Closed pjohh closed 4 years ago

pjohh commented 4 years ago

Hello,

  1. Set up everything according to Installation and Getting Started for NuScenes trainval with only diffs:

    • OS: Ubuntu 18.04
    • Python: 3.6.9
    • PyTorch: 1.4
    • CUDA: 10.2
    • CUDNN: 7.6.5
  2. Testing for NuScenes trainval with provided checkpoint of cbgs and --nproc_per_node=1 (single gpu setup) :

    ./tools/scripts/test.sh examples/cbgs/configs/nusc_all_vfev3_spmiddleresnetfhd_rpn2_mghead_syncbn.py test/ /home/Downloads/model_epoch_025_step_100100.pth
  3. Result:

    2020-06-14 12:54:22,219 - INFO - Distributed testing: False
    2020-06-14 12:54:22,219 - INFO - torch.backends.cudnn.benchmark: False
    2020-06-14 12:54:22,298 - INFO - Finish RPN Initialization
    2020-06-14 12:54:22,299 - INFO - num_classes: [1, 2, 2, 1, 2, 2], num_preds: [18, 36, 36, 18, 36, 36], num_dirs: [4, 8, 8, 4, 8, 8]
    2020-06-14 12:54:22,302 - INFO - Finish MultiGroupHead Initialization
    Traceback (most recent call last):
    File "./tools/dist_test.py", line 187, in <module>
    main()
    File "./tools/dist_test.py", line 106, in main
    checkpoint = load_checkpoint(model, args.checkpoint, map_location="cpu")
    File "/home/workspace/Det3D/det3d/torchie/trainer/checkpoint.py", line 163, in load_checkpoint
    raise RuntimeError("No state_dict found in checkpoint file {}".format(filename))
    RuntimeError: No state_dict found in checkpoint file /home/Downloads/model_epoch_025_step_100100.pth
    Traceback (most recent call last):
    File "/usr/lib/python3.6/runpy.py", line 193, in _run_module_as_main
    "__main__", mod_spec)
    File "/usr/lib/python3.6/runpy.py", line 85, in _run_code
    exec(code, run_globals)
    File "/home/.local/lib/python3.6/site-packages/torch/distributed/launch.py", line 263, in <module>
    main()
    File "/home/.local/lib/python3.6/site-packages/torch/distributed/launch.py", line 259, in main
    cmd=cmd)
    subprocess.CalledProcessError: Command '['/usr/bin/python3.6', '-u', './tools/dist_test.py', '--local_rank=0', 'examples/cbgs/configs/nusc_all_vfev3_spmiddleresnetfhd_rpn2_mghead_syncbn.py', '--work_dir=test/', '--checkpoint=/home/Downloads/model_epoch_025_step_100100.pth']' returned non-zero exit status 1.

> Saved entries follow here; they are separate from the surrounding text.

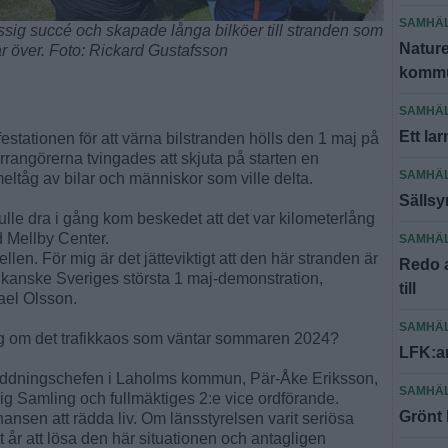
SAMHÄ
sig succé och skapade långa bilköer till stranden som
Nature
 var över. Foto: Rickard Gustafsson
kommu
SAMHÄ
Ett la
estationen för att värna bilstranden hölls den 1 maj på
rangörerna tvingades att skjuta på starten en
SAMHÄ
meltåg av bilar och människor som ville delta.
Sällsy
lle dra i gång kom beskedet att det var kilometerlång
d Mellby Center.
SAMHÄ
llen. För mig är det jätteviktigt att den här stranden är
Redo a
ev kanske Sveriges största 1 maj-demonstration,
till
ael Olsson.
SAMHÄ
g om det trafikkaos som väntar sommaren 2024?
LFK:ar
räddningschefen i Laholms kommun, Pär-Åke Eriksson,
SAMHÄ
ig Samling och fullmäktiges 2:e vice ordförande.
Grönt 
ansen att rädda liv. Om länsstyrelsen varit seriösa
år att lösa den här situationen och antagligen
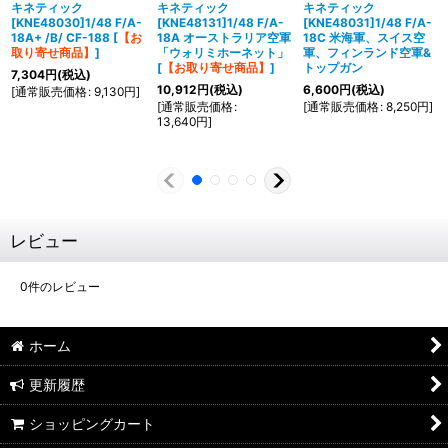
キネティック
キネティック
キネティック
[KNE48030]1/48 F/A-
[KNE48131]1/48 F/A-
[KNE48031]1/48 F/A-
18A+ /B/ CF-188
[
【お
18A オーストラリア空軍
18C 米海軍、スイス空
取り寄せ商品】
]
「ウォリミホーネット」
軍、フィンランド空軍&
[
【お取り寄せ商品】
]
トップガン
7,304
円
(税込)
10,912
円
(税込)
6,600
円
(税込)
[
通常販売価格
:
9,130
円
]
[
通常販売価格
:
[
通常販売価格
:
8,250
円
]
13,640
円
]
レビュー
0
件のレビュー
ホーム
更新履歴
ショッピングカート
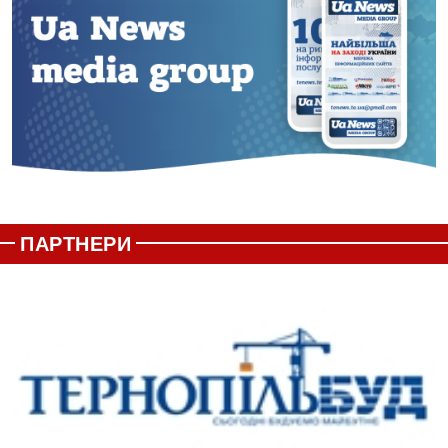
ПАРТНЕРИ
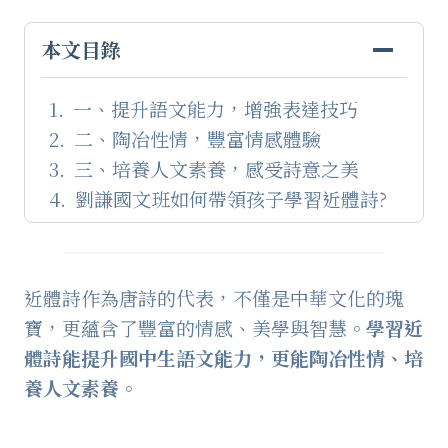
本文目錄
一、提升語文能力，增強表達技巧
二、陶冶性情，豐富情感體驗
三、培養人文素養，感受詩意之美
劉謙國文班如何帶領孩子學習近體詩?
近體詩作為唐詩的代表，不僅是中華文化的瑰
寶，更蘊含了豐富的情感、美學與智慧。
學習近
體詩能提升國中生語文能力，更能陶冶性情、培
養人文素養。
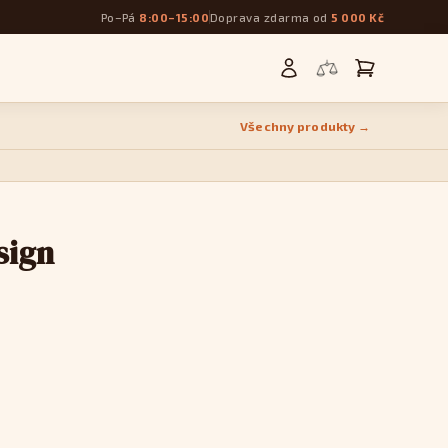
Po–Pá
8:00–15:00
Doprava zdarma od
5 000 Kč
Všechny produkty →
sign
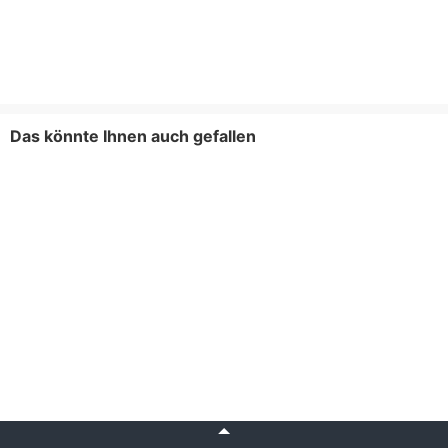
Das könnte Ihnen auch gefallen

    Running the test without torch.distributed.launch gives the same result:

    python3.6 tools/dist_test.py examples/cbgs/configs/nusc_all_vfev3_spmiddleresnetfhd_rpn2_mghead_syncbn.py --work_dir test/ --checkpoint /home/Downloads/model_epoch_025_step_100100.pth 
    2020-06-14 12:58:52,101 - INFO - Distributed testing: False
    2020-06-14 12:58:52,101 - INFO - torch.backends.cudnn.benchmark: False
    2020-06-14 12:58:52,177 - INFO - Finish RPN Initialization
    2020-06-14 12:58:52,178 - INFO - num_classes: [1, 2, 2, 1, 2, 2], num_preds: [18, 36, 36, 18, 36, 36], num_dirs: [4, 8, 8, 4, 8, 8]
    2020-06-14 12:58:52,181 - INFO - Finish MultiGroupHead Initialization
    Traceback (most recent call last):
    File "tools/dist_test.py", line 187, in <module>
    main()
    File "tools/dist_test.py", line 106, in main
    checkpoint = load_checkpoint(model, args.checkpoint, map_location="cpu")
    File "/home/pjoh/workspace/Det3D/det3d/torchie/trainer/checkpoint.py", line 163, in load_checkpoint
    raise RuntimeError("No state_dict found in checkpoint file {}".format(filename))
    RuntimeError: No state_dict found in checkpoint file /home/Downloads/model_epoch_025_step_100100.pth

    Is the provided checkpoint faulty or not compatible with the current version of Det3D or am I doing something wrong?

poodarchu commented 4 years ago

The provided ckpt is from my old version of det3d, so it cannot be used directly, but it could be used after some necessary rename .

pjohh commented 4 years ago

@poodarchu thanks for your reply. Could you please point me to a version of Det3D with which the checkpoint is working or do the renaming or explain how and what I have to rename?

Thanks in advance for your help!

poodarchu commented 4 years ago

I havn't released the source code of my old version

pjohh commented 4 years ago

So can you please tell me how to get it working with the current version of Det3D?